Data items

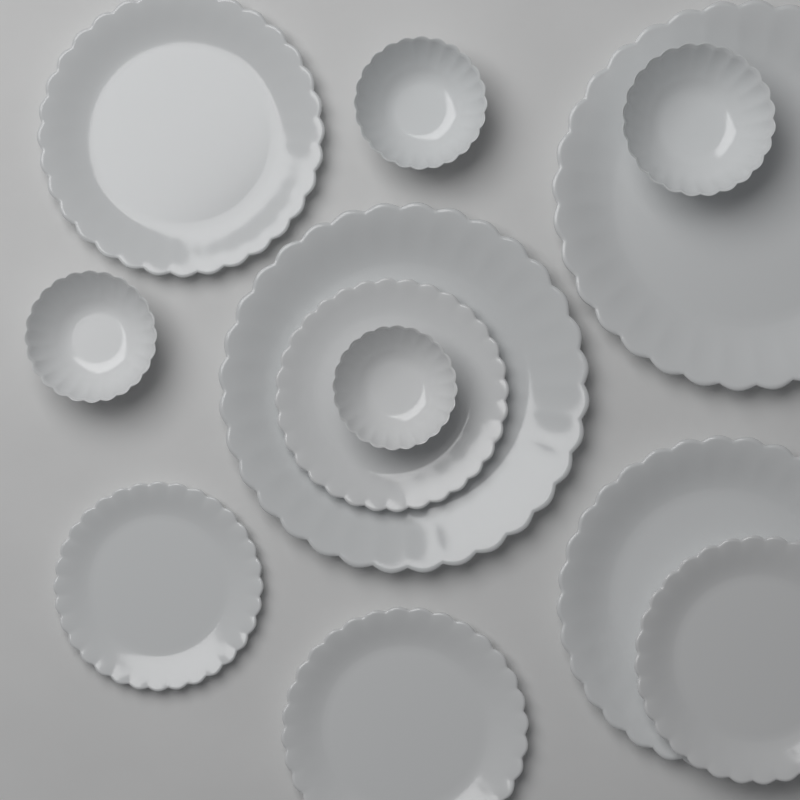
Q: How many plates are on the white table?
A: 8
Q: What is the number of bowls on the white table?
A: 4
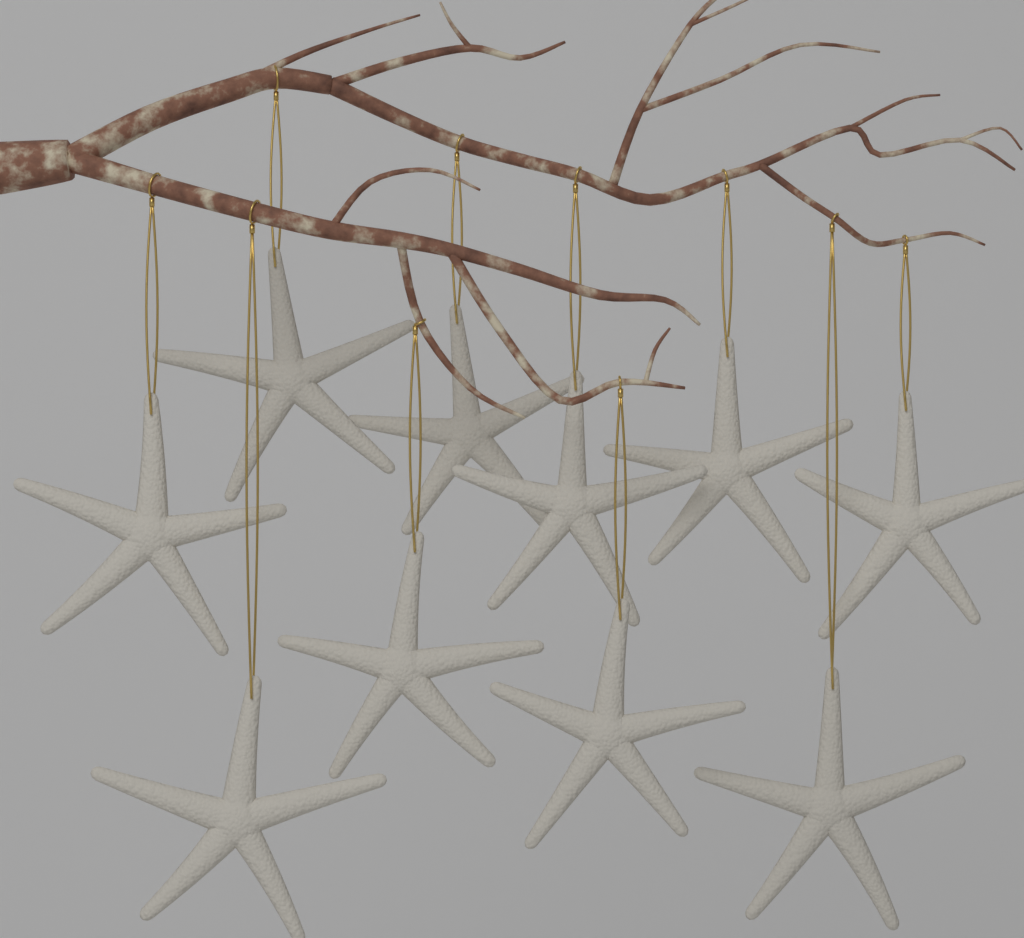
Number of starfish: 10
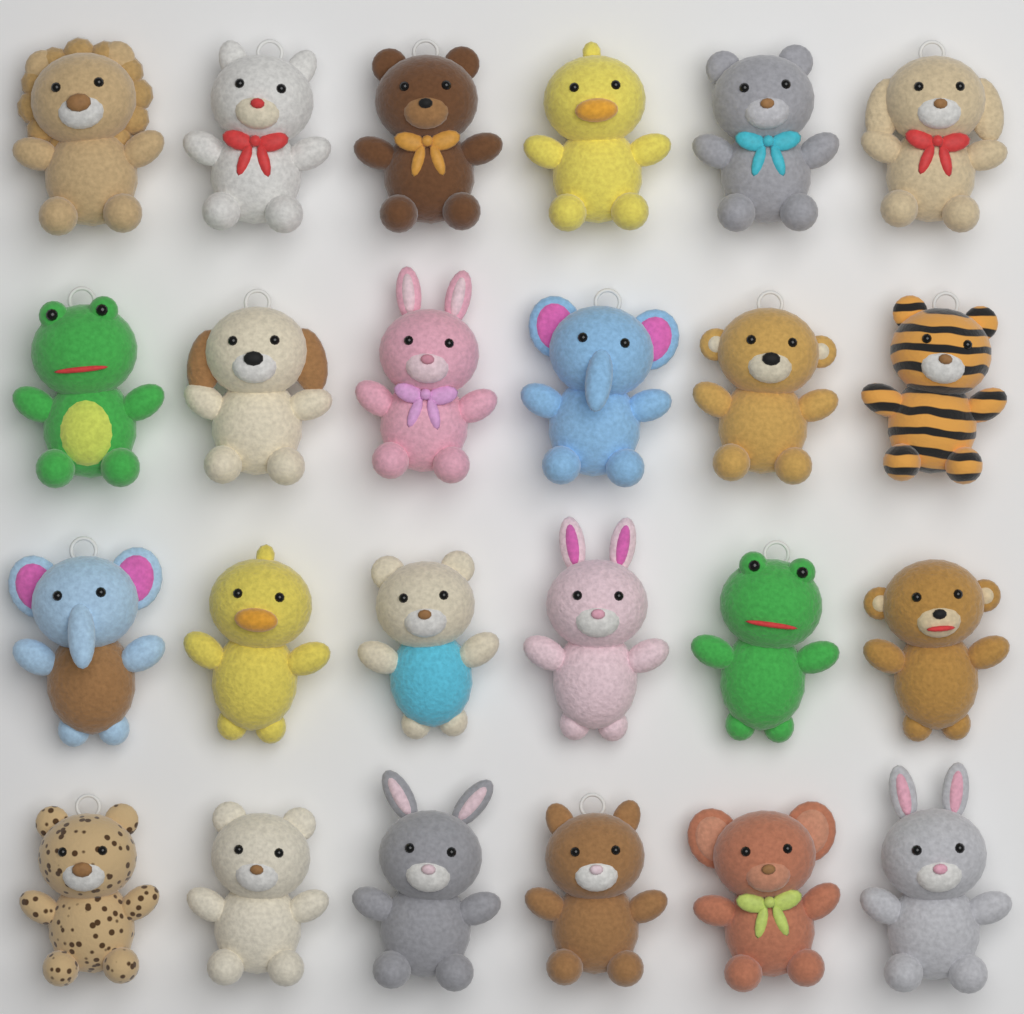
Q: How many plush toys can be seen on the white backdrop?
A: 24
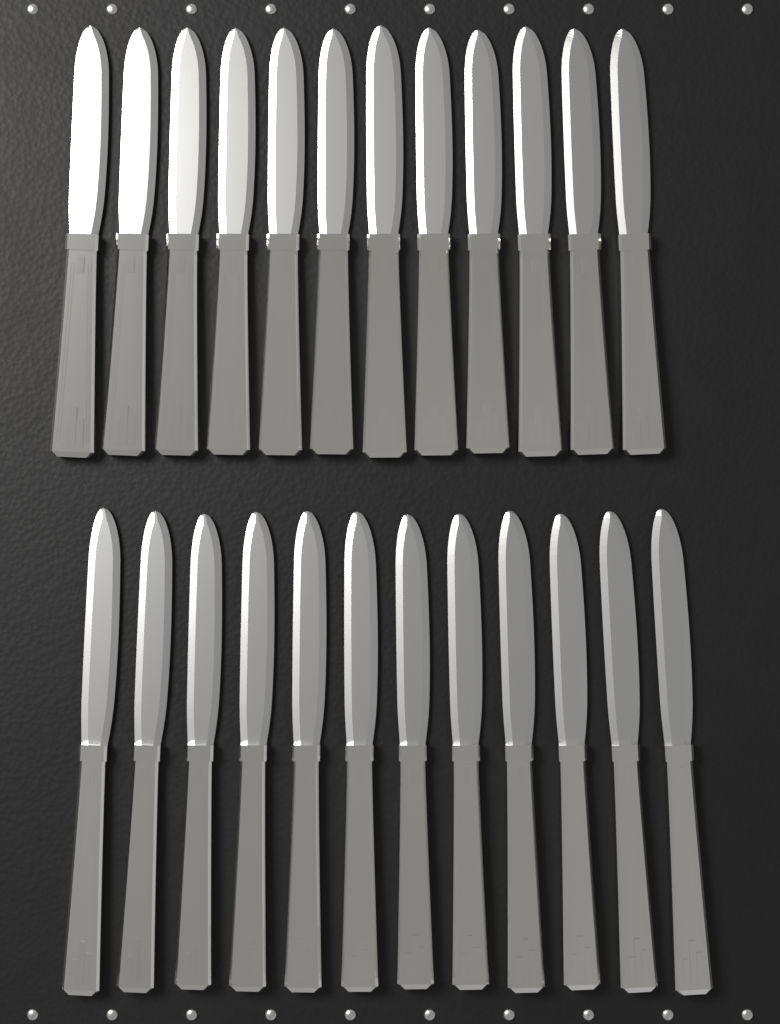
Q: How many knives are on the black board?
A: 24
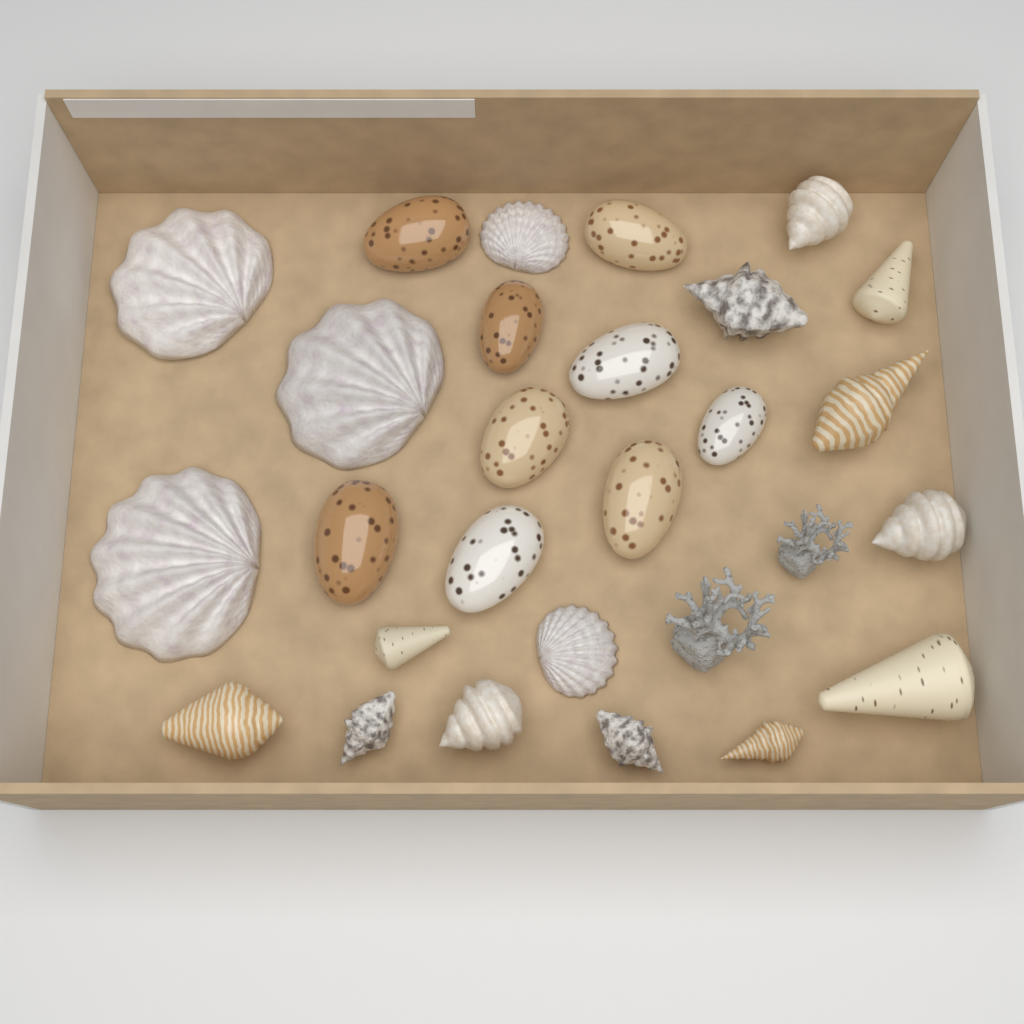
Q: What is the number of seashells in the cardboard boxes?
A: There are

== What to work on ==
Edit the material by replacing "white table" with "wooden table" wherever it occurs, keeping everything else unchanged. Leave the pictures out of your answer.

== Worked answer ==
Q: How many plates are on the wooden table?
A: 8
Q: What is the number of bowls on the wooden table?
A: 4
Number of starfish: 10
Q: How many plush toys can be seen on the white backdrop?
A: 24
Q: How many knives are on the black board?
A: 24
Q: What is the number of seashells in the cardboard boxes?
A: There are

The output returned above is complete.